Os recentes avanços nos modelos de imagens apontam para a integração dos domínios terrestre, marítimo e aeroespacial, além do cibernético — transversal a todos os outros. Já os modelos de linguagem (LLM) podem compor soluções multimodais, em que o que é visto pela máquina pode ser descrito e analisado por ela, indicando, por exemplo, vulnerabilidades do adversário em determinado contexto operacional.
“Um planejamento de longo prazo sobre IA pode apresentar riscos, visto que se trata de uma tecnologia em constante transformação. O que se prevê para dois ou três anos pode estar obsoleto em seis meses ou um ano. Por isso, o ciclo entre o preparo e o emprego de soluções de IA de Defesa precisa ser mais curto que o ciclo de outras tecnologias”, ponderou a Oficial. Ela destacou ainda que a IA está mudando a percepção do que é resolver um problema ou executar uma tarefa. “Gerar resumos e imagens, traduzir textos e fazer previsões já são tarefas realizadas pela IA, de modo que não precisamos mais gastar tempo com isso. Agora, estamos livres para enfrentar problemas complexos que apenas a percepção multidisciplinar e criativa humana é capaz de solucionar. Nas operações militares, o cenário é o mesmo”, afirmou.
Treinamento de modelos
Sobre a preparação de artefatos computacionais, a Oficial explicou que o treinamento deve ocorrer em ambiente interno (on-premise), com dados de Defesa de qualidade, de forma a garantir soberania total sobre essas informações.
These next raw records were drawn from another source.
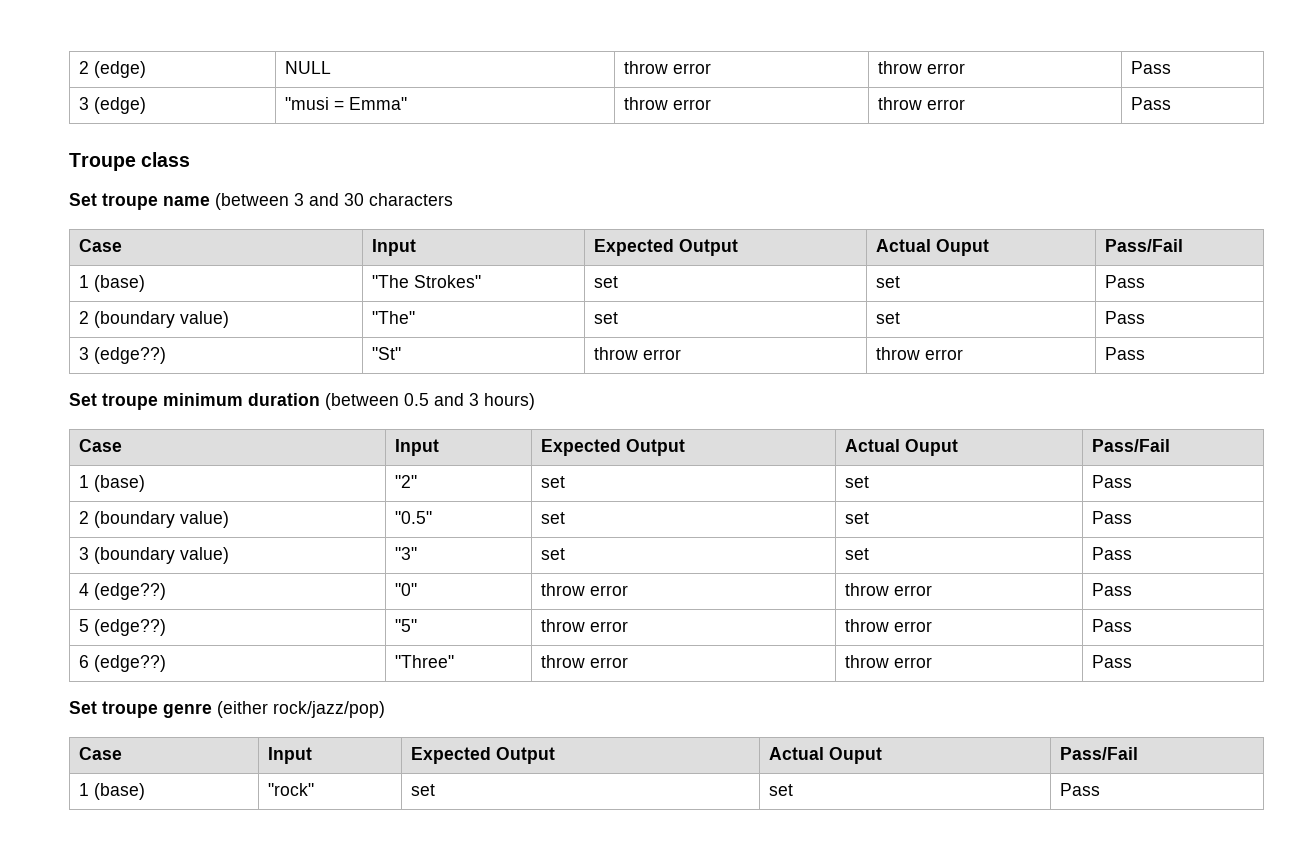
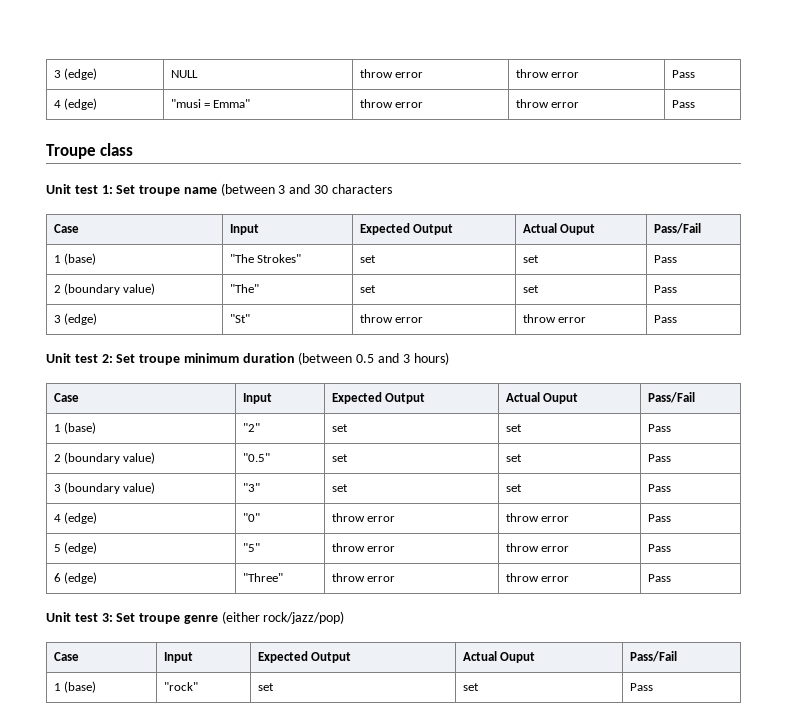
[78,61,89,74] 2 -> [53,70,61,78] 3
[78,97,89,110] 3 -> [53,100,61,108] 4
(191, 159) none -> [46,184,113,194] Unit test 1:
[93,347,166,364] (edge??) -> [64,313,98,325] (edge)
(1145, 353) none -> [46,353,113,363] Unit test 2:
[93,583,166,600] (edge??) -> [64,512,98,524] (edge)
[93,619,166,636] (edge??) -> [64,542,98,554] (edge)
[93,655,166,672] (edge??) -> [64,572,98,584] (edge)
(1132, 661) none -> [46,612,113,622] Unit test 3:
Ela comparou a infraestrutura computacional a um novo tipo de armamento militar e os dados de Defesa à munição dessa arma. “O perfil do combatente que irá operar esse novo poder bélico exige alto nível de qualificação técnica. Quem dominar a IA de Defesa terá superioridade de combate diante dos adversários nesses novos tipos de guerra”, destacou.
Atualmente, entretanto, a obtenção de dados de treinamento de qualidade é um dos maiores desafios. Soma-se a isso o alto custo e a escassez de processadores de IA, que apresentam ciclos de obsolescência curtos. “Precisamos ter o pé no chão, avaliar nosso nível de maturidade em dados e infraestrutura, e, a partir daí, planejar projetos conjuntos que otimizem recursos. Com resultados concretos no curto prazo, podemos então avançar em planos de longo prazo”, completou.

Governança de Dados
No campo da gestão e governança, a Capitão de Mar e Guerra Kelli foi categórica: “A governança de dados é uma tarefa que não pode ser delegada nem terceirizada. Os dados de Defesa são sensíveis e, quando agregados e analisados, possuem alto valor.”
Ela ressaltou que a MB está adiantada nesse aspecto, pois implantou a governança de dados corporativos em 2022, por meio da Portaria nº 231/EMA, de 13 de outubro de 2022, que criou a estrutura GovDadosMB. A iniciativa decorreu de discussões multissetoriais e amadurecimento técnico, resultando em uma base que pode evoluir para atender às necessidades específicas do desenvolvimento de soluções de IA de Defesa.
Entre os principais desafios está a anotação de dados, ou seja, a rotulação das informações que servirão de insumo para os algoritmos. “A máquina entende apenas o que informamos. Precisamos dizer que uma imagem corresponde a um navio mercante ou a uma fragata, por exemplo. Esse processo exige grande esforço humano e é custoso”, explicou.
Ela alertou também para a necessidade de anotadores militares no futuro, dada a especificidade e a criticidade dos dados de Defesa. Além da rotulação sintática, outro desafio é a expressividade semântica: “É necessário enriquecer os dados para que a máquina compreenda relações temporais e históricas entre eventos navais, como atracação, desatracação ou fundeio, apoiando operações militares singulares e conjuntas”, afirmou.
A Oficial destacou que esse é um campo de pesquisa científica em aberto, no qual tem atuado em parceria com instituições como o Instituto Militar de Engenharia (IME), a Universidade Federal do Rio de Janeiro (UFRJ) e a University of Twente (UT), orientando militares e civis em projetos acadêmicos.